Market Research Report
The Yearbook of World Electronics Data: Volume 1 - West Europe 2019
|Published by||Reed Electronics Research||Product code||235235|
Delivery time: 1-2 business days
|The Yearbook of World Electronics Data: Volume 1 - West Europe 2019|
|Published: March 31, 2019||Content info:||
In Euro's the production of electronic equipment in Western Europe increased by a forecasted 1.0% in 2018 to Euro 117.8 billion and compared to an increase of 2.6% in the prior year and a decline of 1.7% in 2016. The electronics industry in Western Europe entered 2018 with a strong carry over effect from the previous year, however a slowing economy in both Europe and globally in the second half of the year resulted in slower than expected growth for the year as a whole. As in 2017, the shortages of components held back growth in 2018 although the situation has eased in the first months of 2019 and it is expected that availability of most components will improve over the course of the year. Based on current indicators we are forecasting that growth in electronic equipment output in Western Europe will decline by 0.4% in 2019, post growth of 1.5% in 2020 and then accelerate to 2.6% and 2.7% in 2021 and 2022. However, there are significant downside risks that could result in a more substantial decline in 2019 that would carry over into 2020 and delay the rebound to the later part of the year or into the first months of 2021.
The industrial segment which accounted for an estimated 59.5% of electronics equipment output in 2018 will be the main driver of growth over the period to 2022, when it will account 61.0% of the total. Growth in the communications segment if forecast to post growth of 0.8% in 2019 on par with the prior year. Over the period to 2022 the production of communications equipment is expected to benefit from increased defence spending and the opportunities arising from the Internet of Things and the next generation of wireless technologies. Computer output will continue to decline over the forecast period as will the production of video and audio equipment. Germany accounted for 32.9% of electronics equipment output in 2018 and its overall share is expected to edge up over the period to 2022. France and the UK which are traditionally strong in communications will like the majority of countries benefit from the growth in the industrial segment.

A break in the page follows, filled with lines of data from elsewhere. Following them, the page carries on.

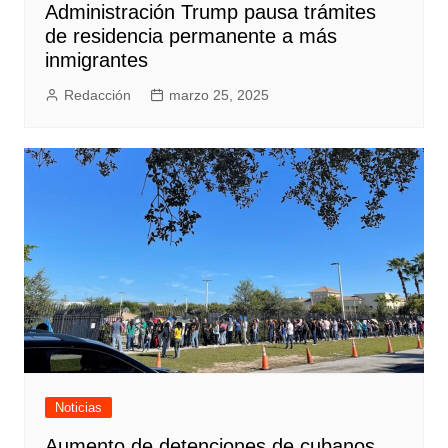
Administración Trump pausa trámites
de residencia permanente a más
inmigrantes
Redacción
marzo 25, 2025
Noticias
Aumento de detenciones de cubanos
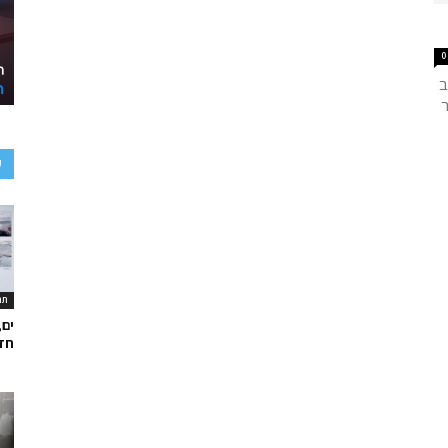
0
ב
ר
ע
תר
ים,
חד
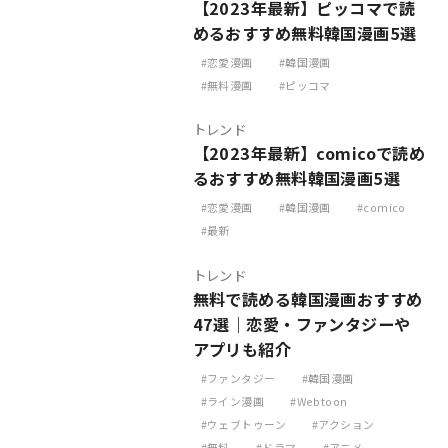
【2023年最新】ピッコマで読
めるおすすめ無料韓国漫画5選
恋愛漫画
韓国漫画
無料漫画
ピッコマ
トレンド
【2023年最新】comicoで読め
るおすすめ無料韓国漫画5選
恋愛漫画
韓国漫画
comico
最新
トレンド
無料で読める韓国漫画おすすめ
47選｜恋愛・ファンタジーや
アプリも紹介
ファンタジー
韓国漫画
ライン漫画
Webtoon
ウェブトゥーン
アクション
無料
ドラマ
アニメ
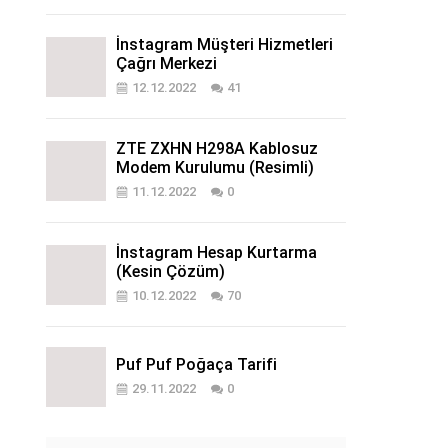
İnstagram Müşteri Hizmetleri
Çağrı Merkezi
12.12.2022
41
ZTE ZXHN H298A Kablosuz
Modem Kurulumu (Resimli)
11.12.2022
0
İnstagram Hesap Kurtarma
(Kesin Çözüm)
10.12.2022
70
Puf Puf Poğaça Tarifi
29.11.2022
0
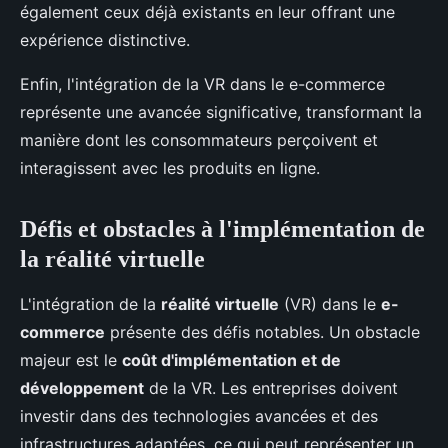
également ceux déjà existants en leur offrant une
expérience distinctive.
Enfin, l'intégration de la VR dans le e-commerce
représente une avancée significative, transformant la
manière dont les consommateurs perçoivent et
interagissent avec les produits en ligne.
Défis et obstacles à l'implémentation de
la réalité virtuelle
L'intégration de la
réalité virtuelle
(VR) dans le
e-
commerce
présente des défis notables. Un obstacle
majeur est le
coût d'implémentation et de
développement
de la VR. Les entreprises doivent
investir dans des technologies avancées et des
infrastructures adaptées, ce qui peut représenter un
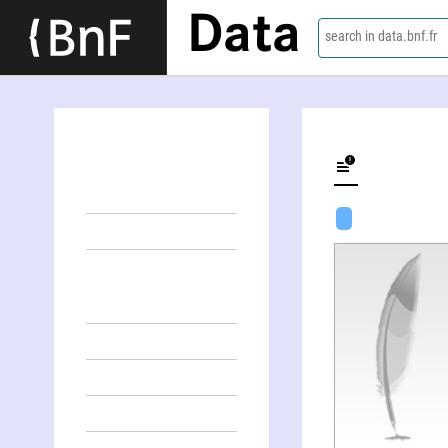
Data
search in data.bnf.fr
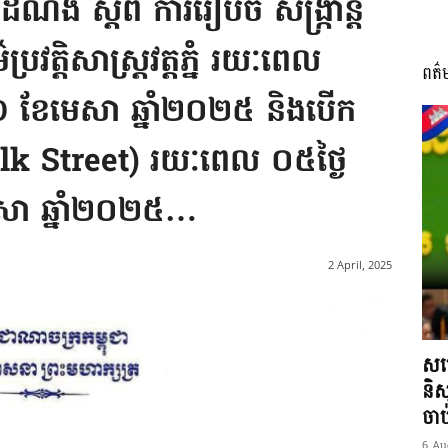
ដំណឹង ស្តីពី ការរៀបចំ សង្ក្រាន្ត
្រវត្តិសាស្ត្រវត្តភ្នំ រយៈពេល
ពត៌
I
១៦ ខែមេសា ឆ្នាំ២០២៥ និងបើក
Walk Street) រយៈពេល ០៥ថ្ងៃ
េសា ឆ្នាំ២០២៥…
អង្គ
2 April, 2025
ភាព​
សម្
និស
ចា
6 Au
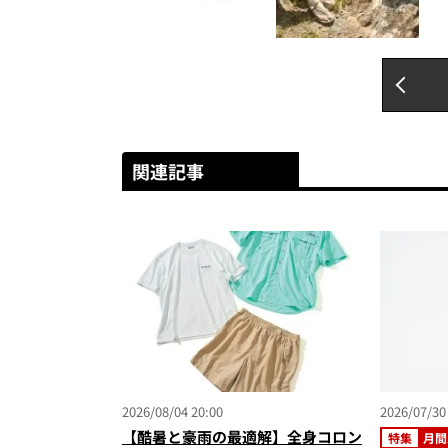
関連記事
2026/08/04 20:00
2026/07/30
【酷暑と豪雨の最適解】全身コロン
特集
月間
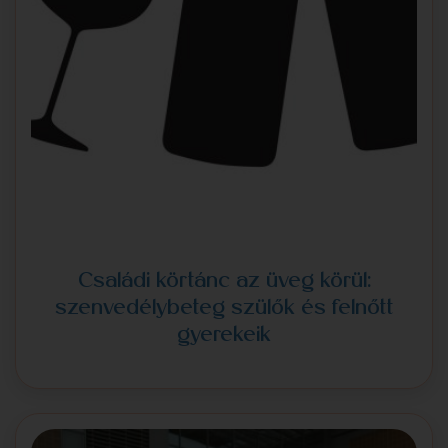
Családi körtánc az üveg körül:
szenvedélybeteg szülők és felnőtt
gyerekeik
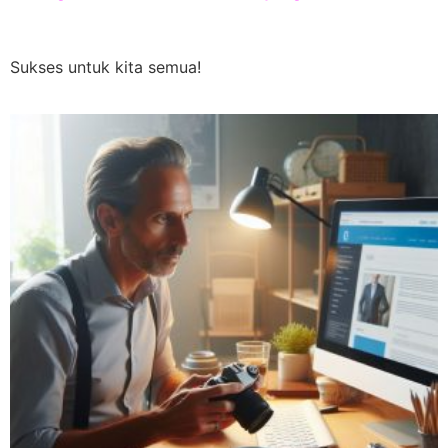
Sukses untuk kita semua!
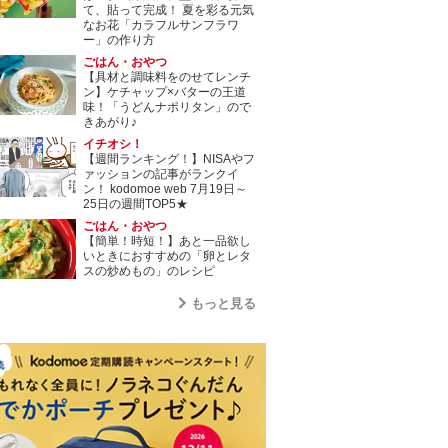
て、貼って完成！ 夏を彩る元気
なお花「カラフルサンフラワ
ー」の作り方
ごはん・おやつ
【具材と調味料をのせてレンチ
ン】ケチャップ×バターの王道
味！「うどんナポリタン」ので
きあがり♪
イチオシ！
【週間ランキング！】NISAやフ
ァッションの記事がランクイ
ン！ kodomoe web 7月19日～
25日の週間TOP5★
ごはん・おやつ
【簡単！時短！】あと一品欲し
いときにおすすめの「卵とレタ
スの炒めもの」のレシピ
もっと見る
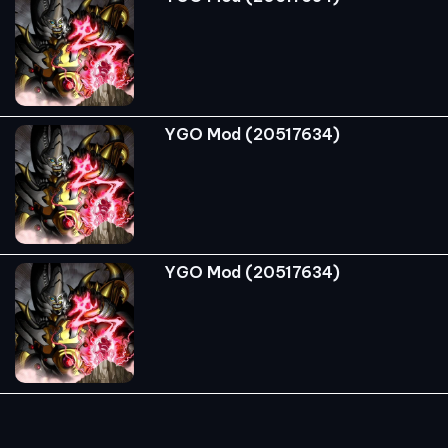
YGO Mod (20517634)
YGO Mod (20517634)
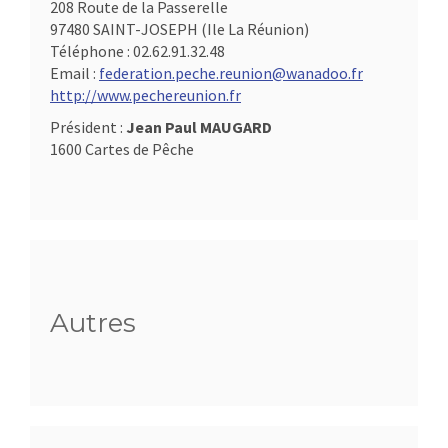
208 Route de la Passerelle
97480 SAINT-JOSEPH (Ile La Réunion)
Téléphone :
02.62.91.32.48
Email :
federation.peche.reunion@wanadoo.fr
http://www.pechereunion.fr
Président :
Jean Paul MAUGARD
1600 Cartes de Pêche
Autres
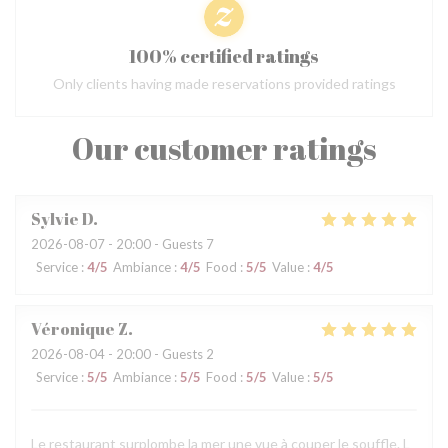
100% certified ratings
Only clients having made reservations provided ratings
Our customer ratings
Sylvie
D
2026-08-07
- 20:00 - Guests 7
Service
:
4
/5
Ambiance
:
4
/5
Food
:
5
/5
Value
:
4
/5
Véronique
Z
2026-08-04
- 20:00 - Guests 2
Service
:
5
/5
Ambiance
:
5
/5
Food
:
5
/5
Value
:
5
/5
Le restaurant surplombe la mer une vue à couper le souffle. L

The restructuring of the communications sector in the Nordic countries, and in particular Finland and Sweden is on-going but the impact should fade over the period to 2022 as recent reorganisations are completed.
In 2017, the production of electronic components in Western Europe amounted to Euro 39.4 billion, 25.1% of overall electronics production, output increasing by 3.1% during the year on the back of rising demand in part due to offset component shortages.
Growth in electronic component production eased to a forecasted 1.0% in 2018, in part due to slowing demand in the later part of the year but also lower output at Intel's fab in Ireland. Of the total in 2018, active components accounted for 55.2%, passive 36.4% and other 8.4% while Germany accounted for the largest share of production at 34.8%, followed by France 15.9%, Italy 10.0% and the UK 8.0%.